Job item
Word for word, return the lines below from the first through the line that has "What You Can", dropping the pictures.

Data for processing
----
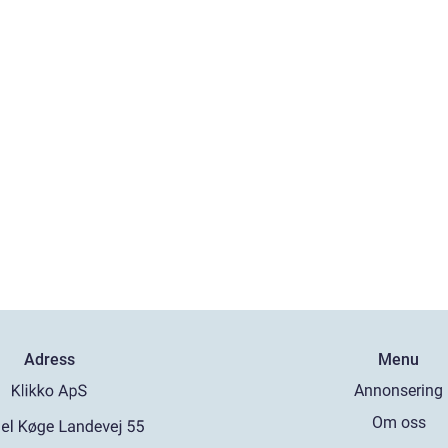
Adress
Menu
Annonsering
Om oss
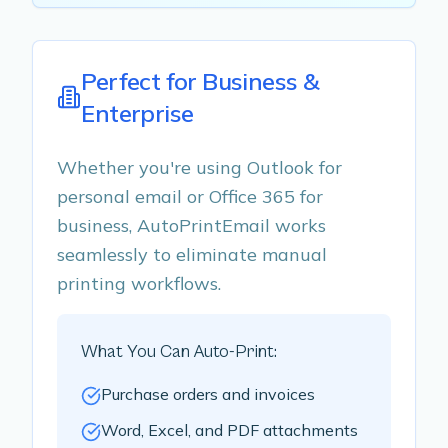
Perfect for Business &
Enterprise
Whether you're using Outlook for
personal email or Office 365 for
business, AutoPrintEmail works
seamlessly to eliminate manual
printing workflows.
What You Can Auto-Print:
Purchase orders and invoices
Word, Excel, and PDF attachments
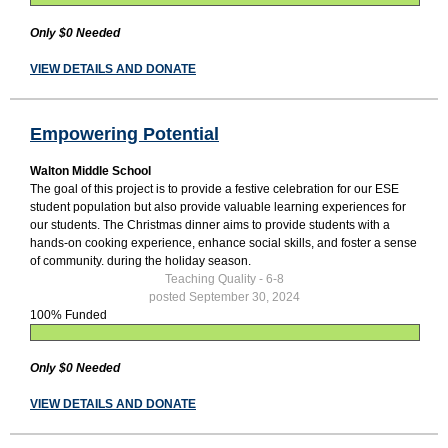
Only $0 Needed
VIEW DETAILS AND DONATE
Empowering Potential
Walton Middle School
The goal of this project is to provide a festive celebration for our ESE
student population but also provide valuable learning experiences for
our students. The Christmas dinner aims to provide students with a
hands-on cooking experience, enhance social skills, and foster a sense
of community. during the holiday season.
Teaching Quality - 6-8
posted September 30, 2024
100% Funded
Only $0 Needed
VIEW DETAILS AND DONATE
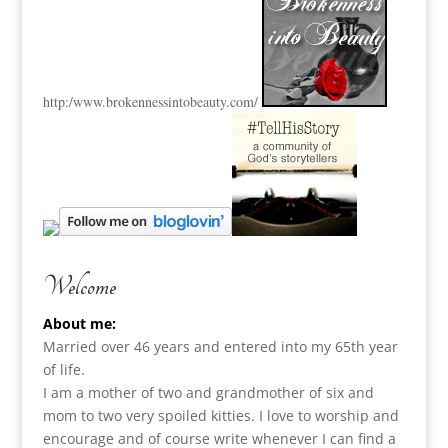
http:
/www.brokennessintobeauty.
com/
Welcome
About me:
Married over 46 years and entered into my 65th year
of life.
I am a m
other of two and grandmother of six and
mom to two very spoiled kitties. I love to
worship and
encourage and of course write whenever I can find a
----
Finished exercise
Adress
Menu
Annonsering
Om oss
Perfect for Business &
Enterprise
Whether you're using Outlook for
personal email or Office 365 for
business, AutoPrintEmail works
seamlessly to eliminate manual
printing workflows.
What You Can Auto-Print:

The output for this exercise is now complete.